In geopolitical terms, Saudi religious influence remained broad but shallow. It reshaped religious discourse across vast regions but did not produce a unified political bloc under Saudi direction.


Its reach was expansive, but its organisational depth limited.


Iran’s Revolutionary Model: Strategic Depth Instead of Breadth


Iran’s influence operates very differently.


The Islamic Revolution of 1979 did not merely change Iran’s government; it created a new theory of political authority. Under Ayatollah Khomeini’s doctrine of velayat-e faqih, or guardianship of the jurist, senior clerics could exercise political authority in the absence of the Hidden Imam.


This transformed Twelver Shiite theology into a revolutionary state ideology.


Unlike Saudi Arabia, Iran did not attempt to convert the Muslim world en masse. Demography alone made such a project impossible: Shia Muslims represent only about 10–15 percent of the global Muslim population.


Instead Iran pursued a strategy of strategic embedment.


Through the Islamic Revolutionary Guard Corps (IRGC) and its external arm, the Quds Force, Tehran cultivated alliances with armed movements and political networks across the Middle East. Over time these relationships formed what Iran calls the Axis of Resistance.


This network includes Hezbollah in Lebanon, Shiite militias in Iraq, Syrian regime allies, the Houthi movement in Yemen, and links with Palestinian militant groups.


These alliances extend beyond military cooperation. They involve ideological training, welfare networks, media institutions, and political coordination.


Iranian influence therefore penetrates deeply into the power structures of a smaller number of states and movements.


Where Saudi religious outreach spread horizontally through mosques, schools, and cultural influence, Iran’s revolutionary project spread vertically through militias, political parties, and security institutions.


Saudi influence changed the religious climate.


Iran constructed a strategic architecture.


Making Sense of the Paradox


The modern Middle East therefore reflects two different ways religion travels through history.
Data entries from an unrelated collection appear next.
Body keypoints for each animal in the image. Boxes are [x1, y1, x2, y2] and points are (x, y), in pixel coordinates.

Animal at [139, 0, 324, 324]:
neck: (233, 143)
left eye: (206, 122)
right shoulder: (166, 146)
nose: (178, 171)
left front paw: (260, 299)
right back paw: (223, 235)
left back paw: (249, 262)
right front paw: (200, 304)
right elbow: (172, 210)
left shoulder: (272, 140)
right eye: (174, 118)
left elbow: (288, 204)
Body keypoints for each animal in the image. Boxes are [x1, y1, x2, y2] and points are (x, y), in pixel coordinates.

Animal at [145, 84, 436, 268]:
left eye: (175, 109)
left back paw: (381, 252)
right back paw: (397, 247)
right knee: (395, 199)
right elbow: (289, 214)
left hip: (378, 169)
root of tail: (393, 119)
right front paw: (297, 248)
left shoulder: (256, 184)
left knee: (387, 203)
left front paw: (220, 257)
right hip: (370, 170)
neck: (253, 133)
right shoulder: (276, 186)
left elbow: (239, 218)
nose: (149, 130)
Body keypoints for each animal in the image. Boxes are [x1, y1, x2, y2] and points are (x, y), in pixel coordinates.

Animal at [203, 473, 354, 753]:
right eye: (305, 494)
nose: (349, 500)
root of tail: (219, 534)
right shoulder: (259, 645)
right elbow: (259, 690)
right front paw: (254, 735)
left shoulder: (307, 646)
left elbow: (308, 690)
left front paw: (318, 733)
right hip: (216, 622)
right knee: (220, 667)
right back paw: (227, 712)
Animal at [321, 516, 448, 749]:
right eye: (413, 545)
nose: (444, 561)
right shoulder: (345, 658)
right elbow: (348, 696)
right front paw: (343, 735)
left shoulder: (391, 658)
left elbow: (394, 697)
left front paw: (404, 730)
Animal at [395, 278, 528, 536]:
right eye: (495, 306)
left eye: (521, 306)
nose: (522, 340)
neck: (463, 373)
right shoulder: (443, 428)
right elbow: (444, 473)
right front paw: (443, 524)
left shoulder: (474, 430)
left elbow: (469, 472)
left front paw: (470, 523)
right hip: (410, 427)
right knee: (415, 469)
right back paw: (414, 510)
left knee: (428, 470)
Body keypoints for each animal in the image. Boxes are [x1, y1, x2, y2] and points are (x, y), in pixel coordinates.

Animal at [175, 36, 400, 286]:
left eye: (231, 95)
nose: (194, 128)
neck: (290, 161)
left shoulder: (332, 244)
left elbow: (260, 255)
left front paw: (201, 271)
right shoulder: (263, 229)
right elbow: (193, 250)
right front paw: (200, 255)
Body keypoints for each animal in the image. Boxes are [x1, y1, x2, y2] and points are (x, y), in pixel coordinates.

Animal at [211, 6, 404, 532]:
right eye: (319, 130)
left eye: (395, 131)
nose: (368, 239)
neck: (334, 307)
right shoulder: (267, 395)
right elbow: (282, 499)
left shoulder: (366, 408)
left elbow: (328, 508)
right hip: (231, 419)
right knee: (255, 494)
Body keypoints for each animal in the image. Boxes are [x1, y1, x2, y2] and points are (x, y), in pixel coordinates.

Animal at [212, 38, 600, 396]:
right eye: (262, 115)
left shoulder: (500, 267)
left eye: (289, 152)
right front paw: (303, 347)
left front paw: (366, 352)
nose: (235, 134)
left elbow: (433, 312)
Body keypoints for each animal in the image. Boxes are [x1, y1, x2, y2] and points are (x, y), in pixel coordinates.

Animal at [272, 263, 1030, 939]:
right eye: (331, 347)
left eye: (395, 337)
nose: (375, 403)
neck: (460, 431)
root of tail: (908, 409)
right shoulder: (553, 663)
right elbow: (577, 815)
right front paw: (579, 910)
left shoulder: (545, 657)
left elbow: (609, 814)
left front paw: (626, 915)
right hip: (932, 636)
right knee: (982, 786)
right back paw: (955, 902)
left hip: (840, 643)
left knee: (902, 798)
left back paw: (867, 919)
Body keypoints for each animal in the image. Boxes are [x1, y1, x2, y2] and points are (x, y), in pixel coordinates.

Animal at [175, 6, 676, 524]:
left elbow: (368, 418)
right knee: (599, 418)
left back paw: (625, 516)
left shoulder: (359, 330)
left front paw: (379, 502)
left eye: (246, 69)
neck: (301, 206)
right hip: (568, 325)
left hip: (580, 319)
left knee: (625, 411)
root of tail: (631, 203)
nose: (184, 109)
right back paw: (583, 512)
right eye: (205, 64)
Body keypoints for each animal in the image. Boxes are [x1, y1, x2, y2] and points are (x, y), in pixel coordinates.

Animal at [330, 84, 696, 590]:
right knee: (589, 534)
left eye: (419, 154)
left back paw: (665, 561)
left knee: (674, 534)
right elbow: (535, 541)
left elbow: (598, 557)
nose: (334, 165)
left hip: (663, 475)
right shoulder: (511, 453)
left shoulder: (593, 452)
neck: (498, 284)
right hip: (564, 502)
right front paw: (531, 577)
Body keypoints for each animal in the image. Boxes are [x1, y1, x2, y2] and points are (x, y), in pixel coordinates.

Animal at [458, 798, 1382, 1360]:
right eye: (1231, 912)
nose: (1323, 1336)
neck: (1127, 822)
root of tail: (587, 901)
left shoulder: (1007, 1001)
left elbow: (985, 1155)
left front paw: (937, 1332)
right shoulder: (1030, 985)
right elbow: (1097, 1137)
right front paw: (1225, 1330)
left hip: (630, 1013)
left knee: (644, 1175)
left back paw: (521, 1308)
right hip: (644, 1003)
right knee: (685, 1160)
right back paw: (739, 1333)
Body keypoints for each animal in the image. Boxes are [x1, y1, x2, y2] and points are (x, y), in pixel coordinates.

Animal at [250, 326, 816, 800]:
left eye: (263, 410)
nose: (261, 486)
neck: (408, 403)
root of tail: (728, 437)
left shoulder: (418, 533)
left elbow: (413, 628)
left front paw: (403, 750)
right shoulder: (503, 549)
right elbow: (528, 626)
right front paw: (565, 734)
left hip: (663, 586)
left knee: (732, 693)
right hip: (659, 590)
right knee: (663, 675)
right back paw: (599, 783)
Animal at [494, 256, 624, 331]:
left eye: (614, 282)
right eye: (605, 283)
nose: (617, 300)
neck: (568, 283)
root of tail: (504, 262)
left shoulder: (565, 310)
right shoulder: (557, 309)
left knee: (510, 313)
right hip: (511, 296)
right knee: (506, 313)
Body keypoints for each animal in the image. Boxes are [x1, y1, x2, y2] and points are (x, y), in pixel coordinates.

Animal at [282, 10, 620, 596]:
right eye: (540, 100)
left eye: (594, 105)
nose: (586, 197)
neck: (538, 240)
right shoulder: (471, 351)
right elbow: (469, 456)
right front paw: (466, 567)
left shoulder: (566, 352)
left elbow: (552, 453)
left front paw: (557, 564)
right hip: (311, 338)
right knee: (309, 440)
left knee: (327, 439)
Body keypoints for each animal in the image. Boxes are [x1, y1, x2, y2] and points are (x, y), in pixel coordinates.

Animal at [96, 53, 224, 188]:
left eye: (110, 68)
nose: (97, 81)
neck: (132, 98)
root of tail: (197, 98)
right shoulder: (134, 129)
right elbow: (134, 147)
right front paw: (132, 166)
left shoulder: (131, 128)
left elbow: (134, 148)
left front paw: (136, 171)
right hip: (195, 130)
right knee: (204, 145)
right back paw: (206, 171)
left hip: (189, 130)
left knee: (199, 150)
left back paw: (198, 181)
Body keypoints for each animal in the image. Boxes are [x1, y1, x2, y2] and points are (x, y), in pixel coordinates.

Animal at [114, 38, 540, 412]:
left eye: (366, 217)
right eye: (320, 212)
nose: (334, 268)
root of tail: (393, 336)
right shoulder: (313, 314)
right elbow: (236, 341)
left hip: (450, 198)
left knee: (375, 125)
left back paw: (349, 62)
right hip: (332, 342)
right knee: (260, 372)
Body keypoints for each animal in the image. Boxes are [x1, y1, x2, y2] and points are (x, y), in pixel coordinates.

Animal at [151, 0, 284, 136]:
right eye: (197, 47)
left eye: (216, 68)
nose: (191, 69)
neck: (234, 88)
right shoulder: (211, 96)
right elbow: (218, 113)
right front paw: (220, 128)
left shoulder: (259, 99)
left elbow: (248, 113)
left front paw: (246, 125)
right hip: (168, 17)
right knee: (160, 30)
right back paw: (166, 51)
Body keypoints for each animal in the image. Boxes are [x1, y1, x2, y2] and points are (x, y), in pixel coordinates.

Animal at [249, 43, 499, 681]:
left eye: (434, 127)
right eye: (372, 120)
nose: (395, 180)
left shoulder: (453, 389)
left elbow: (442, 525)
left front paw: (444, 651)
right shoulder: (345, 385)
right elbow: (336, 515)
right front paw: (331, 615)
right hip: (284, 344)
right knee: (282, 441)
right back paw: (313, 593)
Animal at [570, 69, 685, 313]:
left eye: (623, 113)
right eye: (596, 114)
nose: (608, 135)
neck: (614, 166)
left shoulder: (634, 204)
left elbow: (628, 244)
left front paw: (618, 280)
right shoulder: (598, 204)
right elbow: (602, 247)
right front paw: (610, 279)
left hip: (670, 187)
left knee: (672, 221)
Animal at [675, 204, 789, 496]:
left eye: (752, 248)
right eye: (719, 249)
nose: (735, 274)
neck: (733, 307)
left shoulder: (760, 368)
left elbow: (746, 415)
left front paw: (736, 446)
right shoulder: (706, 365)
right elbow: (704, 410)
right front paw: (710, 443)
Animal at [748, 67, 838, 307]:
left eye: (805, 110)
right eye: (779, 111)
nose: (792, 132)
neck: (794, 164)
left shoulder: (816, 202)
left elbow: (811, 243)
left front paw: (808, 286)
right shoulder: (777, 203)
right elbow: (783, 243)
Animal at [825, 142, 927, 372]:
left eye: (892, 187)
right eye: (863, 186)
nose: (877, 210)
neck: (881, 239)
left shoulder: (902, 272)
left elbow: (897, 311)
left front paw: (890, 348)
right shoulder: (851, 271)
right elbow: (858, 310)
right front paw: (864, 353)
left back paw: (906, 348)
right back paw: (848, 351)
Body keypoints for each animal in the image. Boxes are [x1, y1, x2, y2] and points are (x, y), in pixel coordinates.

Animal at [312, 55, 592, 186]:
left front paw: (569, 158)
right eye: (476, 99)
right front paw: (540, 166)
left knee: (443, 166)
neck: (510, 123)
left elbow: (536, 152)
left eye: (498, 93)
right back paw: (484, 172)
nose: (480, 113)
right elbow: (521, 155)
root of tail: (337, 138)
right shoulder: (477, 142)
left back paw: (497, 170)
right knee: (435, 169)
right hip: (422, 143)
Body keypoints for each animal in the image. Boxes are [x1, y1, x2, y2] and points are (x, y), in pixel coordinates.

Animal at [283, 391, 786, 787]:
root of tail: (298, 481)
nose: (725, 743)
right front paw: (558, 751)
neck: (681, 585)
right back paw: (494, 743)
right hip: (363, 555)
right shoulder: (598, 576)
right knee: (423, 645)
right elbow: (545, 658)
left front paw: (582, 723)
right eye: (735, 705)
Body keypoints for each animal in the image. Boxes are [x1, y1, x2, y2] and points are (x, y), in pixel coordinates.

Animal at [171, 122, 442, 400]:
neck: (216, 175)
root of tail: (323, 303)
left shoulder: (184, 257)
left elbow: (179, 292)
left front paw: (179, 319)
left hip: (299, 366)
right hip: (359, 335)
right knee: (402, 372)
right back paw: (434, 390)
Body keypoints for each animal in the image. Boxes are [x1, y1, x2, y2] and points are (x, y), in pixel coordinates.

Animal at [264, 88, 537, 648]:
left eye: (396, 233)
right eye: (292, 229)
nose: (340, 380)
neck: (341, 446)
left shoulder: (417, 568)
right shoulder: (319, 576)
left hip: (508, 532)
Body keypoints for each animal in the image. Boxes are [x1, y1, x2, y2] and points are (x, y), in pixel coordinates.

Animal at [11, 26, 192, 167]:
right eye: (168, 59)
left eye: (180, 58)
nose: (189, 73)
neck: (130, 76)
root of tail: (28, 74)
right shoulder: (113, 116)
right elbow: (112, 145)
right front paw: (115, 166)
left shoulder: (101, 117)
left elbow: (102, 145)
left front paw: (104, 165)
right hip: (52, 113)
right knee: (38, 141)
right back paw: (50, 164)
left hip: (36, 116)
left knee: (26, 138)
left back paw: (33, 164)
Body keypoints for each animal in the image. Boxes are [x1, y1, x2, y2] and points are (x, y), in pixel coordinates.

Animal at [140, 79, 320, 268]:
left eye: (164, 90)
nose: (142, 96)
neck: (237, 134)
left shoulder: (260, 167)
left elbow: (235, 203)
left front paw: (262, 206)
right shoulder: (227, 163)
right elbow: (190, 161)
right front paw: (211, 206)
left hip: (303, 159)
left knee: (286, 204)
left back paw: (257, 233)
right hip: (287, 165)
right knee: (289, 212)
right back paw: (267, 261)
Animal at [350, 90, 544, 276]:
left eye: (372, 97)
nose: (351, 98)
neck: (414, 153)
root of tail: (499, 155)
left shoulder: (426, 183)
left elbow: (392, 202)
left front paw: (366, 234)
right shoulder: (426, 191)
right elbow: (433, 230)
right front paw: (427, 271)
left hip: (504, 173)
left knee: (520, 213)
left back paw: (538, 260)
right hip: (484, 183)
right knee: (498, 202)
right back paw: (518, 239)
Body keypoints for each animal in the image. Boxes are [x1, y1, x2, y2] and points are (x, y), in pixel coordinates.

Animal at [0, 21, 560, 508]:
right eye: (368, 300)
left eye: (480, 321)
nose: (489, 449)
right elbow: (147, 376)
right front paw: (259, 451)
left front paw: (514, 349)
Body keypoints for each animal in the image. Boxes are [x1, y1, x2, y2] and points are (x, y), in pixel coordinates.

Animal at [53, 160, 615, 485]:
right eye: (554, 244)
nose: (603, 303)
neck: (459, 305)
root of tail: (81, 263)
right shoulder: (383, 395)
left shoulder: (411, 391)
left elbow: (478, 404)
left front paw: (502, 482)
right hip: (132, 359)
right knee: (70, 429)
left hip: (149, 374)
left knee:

One way is diffusion. Religious ideas spread through education, preaching, and cultural exchange, shaping societies gradually and widely. This is largely how Saudi-backed Salafi influence travelled.


The other way is institutionalisation. Religious ideas become embedded in states, movements, and security structures capable of organised mobilisation. This is the path taken by Iran’s revolutionary Shiite statecraft.


The difference is therefore not simply between Sunni and Shiite Islam, nor between moderate and radical theology. It is the difference between religious atmosphere and strategic architecture.


Saudi influence altered the religious climate across much of the Muslim world. Iran built a smaller but more disciplined geopolitical system capable of sustained confrontation with regional adversaries.


Seen in this light, the paradox disappears. Saudi Arabia exported a religious vocabulary that travelled widely but loosely. Iran built a political system that travelled less widely but with greater cohesion and strategic depth.


The deeper lesson is that religions rarely shape politics through doctrine alone. They shape it through the structures that carry doctrine into the world. And in geopolitics, the structures that organise belief often matter more than belief itself. Ideas can change the weather of history, but it is organised power that builds the storms.
 

Author’s Note: Dr Jayanta Biswa Sarma writes on politics, institutions, and society through the lenses of history, philosophy, and systems thinking, drawing on both Indian and Western intellectual traditions. Artificial intelligence tools may be used in preparing this article as research and editorial aids. All arguments, interpretation, and final editorial judgement remain the author’s responsibility.